We wish to select a single column from a data frame by specifying their name and to return the selected column as a data frame of one column.

df_2 = df %>% select(col_1)

Here is how this works:

  • We pass the data frame df to the function select().
  • We pass to select() the name of the column we wish to select; here col_1.
  • Note that we simply pass the column name without any quotes. This is one of the powerful conveniences provided by the tidyverse.
  • select() is the definitive function (referred to as “verb” in tidyverse vernacular) for column selection in the tidyverse.

As Vector

We wish to select a single column from a data frame by specifying their name and to return the selected column as a vector.

col = df %>% pull(col_1)

Here is how this works:

  • We pass the data frame df to the function pull().
  • We pass to pull() the name of the column we wish to select; here col_1.
  • pull() returns the selected column as a vector (not a data frame like what select() returns).
  • pull() essentially performs the same function as the $ operator from base R; i.e. df%>% pull(col_1) is equivalent to df$col_1. The reason we prefer pull() is that it is fits better in a chain (looks better with pipes).

List of Columns

Given a data frame, we wish to return another data frame that is comprised of a subset of the columns of the original data frame. We wish to specify the columns that we wish to select by their name.

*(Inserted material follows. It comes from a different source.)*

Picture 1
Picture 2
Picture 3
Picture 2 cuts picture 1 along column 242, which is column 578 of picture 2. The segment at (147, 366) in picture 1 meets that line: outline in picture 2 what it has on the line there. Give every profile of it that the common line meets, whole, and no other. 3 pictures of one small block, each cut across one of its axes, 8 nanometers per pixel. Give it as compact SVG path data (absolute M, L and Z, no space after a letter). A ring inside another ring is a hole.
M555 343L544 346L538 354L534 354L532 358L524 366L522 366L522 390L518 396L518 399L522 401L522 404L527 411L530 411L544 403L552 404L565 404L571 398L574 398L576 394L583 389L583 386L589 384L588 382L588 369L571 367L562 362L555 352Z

df_2 = df %>% select(col_1, col_2)

Here is how this works:

  • We pass the data frame df to the function select().
  • We pass to select() the names of the column we wish to select separated by commas; here col_1, col_2.
  • As mentioned above, select() is the definitive function for column selection in the tidyverse.

Range of Columns

Given a data frame, we wish to return another data frame that is comprised of a range of columns from the original data frame i.e. we wish to return every column between a given start column and end column including both start and end. We wish to specify the start and end column by their name.

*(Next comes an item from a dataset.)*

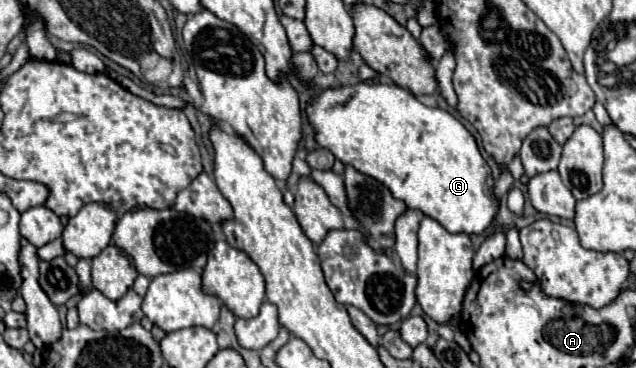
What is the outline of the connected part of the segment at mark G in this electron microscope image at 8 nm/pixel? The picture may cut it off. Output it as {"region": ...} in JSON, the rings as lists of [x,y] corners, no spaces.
{"region":[[[356,83],[356,85],[338,87],[338,89],[324,89],[324,91],[318,95],[318,99],[314,99],[314,101],[306,107],[306,113],[308,113],[308,117],[310,117],[310,123],[316,127],[316,141],[318,141],[318,145],[322,145],[324,149],[332,151],[334,157],[340,159],[344,165],[352,165],[356,171],[360,171],[360,173],[364,173],[364,175],[368,175],[368,177],[372,177],[372,179],[384,183],[384,185],[392,191],[392,195],[394,195],[396,199],[402,199],[410,209],[420,209],[424,215],[436,219],[446,231],[450,231],[450,233],[466,233],[466,235],[474,235],[474,233],[480,235],[480,233],[484,233],[484,231],[492,225],[492,221],[496,219],[498,209],[500,209],[500,201],[498,201],[498,197],[494,195],[494,177],[492,177],[492,171],[490,171],[486,159],[482,157],[482,153],[480,153],[480,149],[478,149],[478,143],[476,143],[476,139],[472,137],[472,133],[470,133],[456,117],[452,117],[448,111],[444,111],[444,109],[440,109],[440,107],[426,107],[426,105],[420,103],[410,91],[406,91],[406,89],[398,87],[398,85],[386,85],[386,83],[374,83],[374,85],[372,85],[372,83]]]}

df_2 = df %>% select(col_1:col_4)

Here is how this works:

  • We pass the data frame df to the function select().
  • We pass to select() the names of the the start and end column for the range of columns we wish to extract; here the start column is col_1 and the end column is col_4.
  • Note that both the start and end columns are returned by select() as part of the selected range of columns. So in this case, select() returns col_1, col_2, col_3 and col_4 (assuming that is how the columns are in the original data frame df).